Performance Tuning

The heterodyne package runs entirely on CPU and uses JAX’s XLA compiler for JIT compilation. This page covers the key levers for optimising throughput and memory usage.

XLA Configuration

The heterodyne-config-xla command-line tool configures XLA compiler flags for optimal CPU performance on the current machine:

# Auto-detect and print recommended XLA flags
heterodyne-config-xla

# Apply flags to the current shell session
eval $(heterodyne-config-xla --export)

The tool detects:

  • CPU instruction set extensions (AVX2, AVX-512).

  • Number of physical cores.

  • NUMA topology (if applicable).

It sets XLA_FLAGS to enable the appropriate LLVM target features and intra-op parallelism.

NUMA Awareness

On multi-socket systems (common in workstations and compute nodes), NUMA-aware thread pinning prevents cross-socket memory access penalties. The heterodyne.device.cpu module detects the NUMA topology and configures JAX accordingly.

For manual control:

# Pin to NUMA node 0
numactl --cpunodebind=0 --membind=0 python analysis.py

This is especially important for CMC analyses where multiple NUTS chains run in parallel – each chain should ideally be bound to a single NUMA node.

Thread Count Optimisation

JAX and the underlying BLAS libraries use OMP_NUM_THREADS to control parallelism. The optimal value depends on the workload:

NLSQ fitting

Typically benefits from all available cores. Set OMP_NUM_THREADS equal to the number of physical cores (not hyperthreads):

export OMP_NUM_THREADS=16  # For a 16-core machine
CMC sampling

When running multiple NUTS chains in parallel, each chain should use fewer threads to avoid oversubscription:

# 4 chains on a 16-core machine: 4 threads per chain
export OMP_NUM_THREADS=4
General rule

Total threads across all processes should not exceed the number of physical cores. Hyperthreading typically does not help for numerically intensive JAX workloads.

Memory Management

Large \(C_2\) matrices can consume significant memory. Key strategies:

Frame trimming

If only a subset of the measurement time is of interest, trim the frame range before fitting:

data = loader.load(frame_start=100, frame_end=500)

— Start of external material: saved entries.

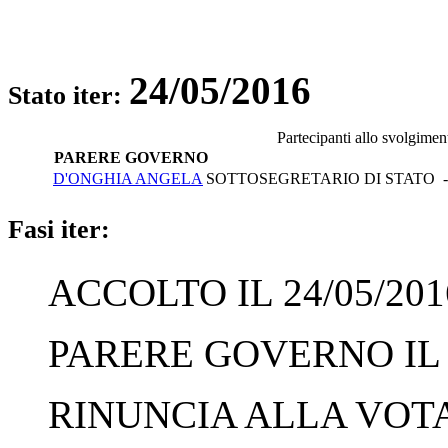
24/05/2016
Stato iter:
Partecipanti allo svolgimen
PARERE GOVERNO
D'ONGHIA ANGELA
SOTTOSEGRETARIO DI STATO - 
Fasi iter:
ACCOLTO IL 24/05/201
PARERE GOVERNO IL 2
RINUNCIA ALLA VOTAZ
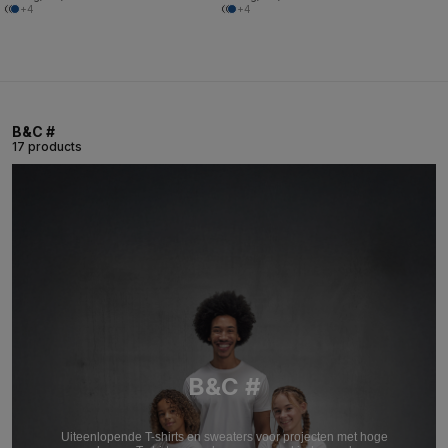
+4
+4
B&C #
17 products
B&C #
Uiteenlopende T-shirts en sweaters voor projecten met hoge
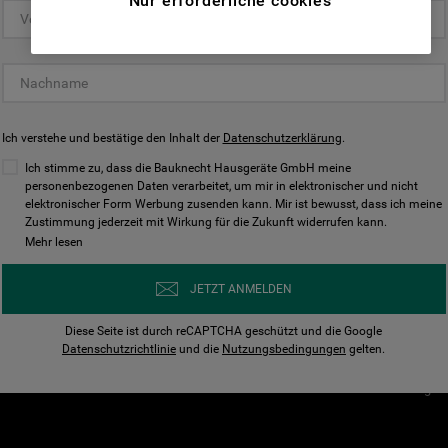
Nur erforderliche cookies
(Funktionelle-Cookies) und für
personalisierte und nicht personalisierte
Unser Unternehmen
Unsere Richtl
Werbung basierend auf Ihren
Über Bauknecht
Datenschutzerklärun
Gewohnheiten, Interaktionen mit unseren
Websites, Werbeanzeigen und Interessen
Für Händler
Cookies
(einschließlich über Drittanbieter und auf
Ich verstehe und bestätige den Inhalt der
Karriere
Datenschutzerklärung
Impressum
.
anderen Websites oder sozialen
Presse
AGB
Ich stimme zu, dass die Bauknecht Hausgeräte GmbH meine
Plattformen, beispielsweise Google LLC –
personenbezogenen Daten verarbeitet, um mir in elektronischer und nicht
Nutzungsbedingungen
elektronischer Form Werbung zusenden kann. Mir ist bewusst, dass ich meine
weitere Informationen zu den
Geräte
Zustimmung jederzeit mit Wirkung für die Zukunft widerrufen kann.
n
Datenschutzbestimmungen von Google
Mehr lesen
Verhaltenskodex
finden Sie hier:
Nutzungsbedingunge
https://business.safety.google/privacy/
JETZT ANMELDEN
(Profiling- und Marketing-Cookies).
Widerrufsbelehrung
Diese Seite ist durch reCAPTCHA geschützt und die Google
Rückgabe / Retoure
Indem Sie auf die Schaltfläche "Alle
Datenschutzrichtlinie
und die
Nutzungsbedingungen
gelten.
Erklärung zur Barriere
Cookies akzeptieren" klicken, stimmen Sie
Cookie-Einstellungen
der Verwendung all unserer Cookies und der
Weitergabe Ihrer Daten an unsere
Drittanbieter für solche Zwecke zu. Wenn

This reduces the \(C_2\) matrix from \(N^2\) to \((N_\text{trim})^2\) elements.

Strategy selection

The NLSQ strategy affects peak memory:

  • JIT – Highest memory (full Jacobian in XLA). Best for \(N < 500\) frames.

  • Chunked – Moderate memory. Good for \(500 < N < 2000\).

  • Sequential – Lowest memory. Use for \(N > 2000\) or memory-constrained environments.

config = NLSQConfig(strategy="chunked", chunk_size=256)

ShardGrid (CMC)

The CMC pathway avoids constructing the full \(N \times N\) matrix by evaluating only the grid points needed per shard. The number of shards controls the memory/computation trade-off:

  • More shards = less memory per shard, more overhead from consensus combination.

  • Fewer shards = more memory per shard, better statistical efficiency.

A typical starting point is num_shards = 4 * num_chains.

CMC Backend Selection

The CMC runner supports two execution modes:

Sequential (default)

Shards are processed one at a time in the main process. Simplest and most debuggable. Use when memory is the bottleneck.

Multiprocessing

Shards are distributed across worker processes using Python’s multiprocessing module. Each worker runs its NUTS chains independently. Use when wall time is the bottleneck and the machine has enough memory for concurrent shards.

cmc_config = CMCConfig(
    backend="multiprocessing",
    max_workers=4,  # Number of parallel shard workers
)

Profiling Tips

JIT compilation time

The first call to a JIT-compiled function incurs compilation overhead. Subsequent calls with the same input shapes are fast. If compilation is slow, check that input shapes are consistent (avoid triggering recompilation with different array sizes).

Memory profiling

Use jax.live_arrays() or system tools (htop, psutil) to monitor JAX array allocations during fitting.

Timing

The wall_time_seconds field in both NLSQResult and CMCResult reports end-to-end fitting time, excluding data loading and I/O.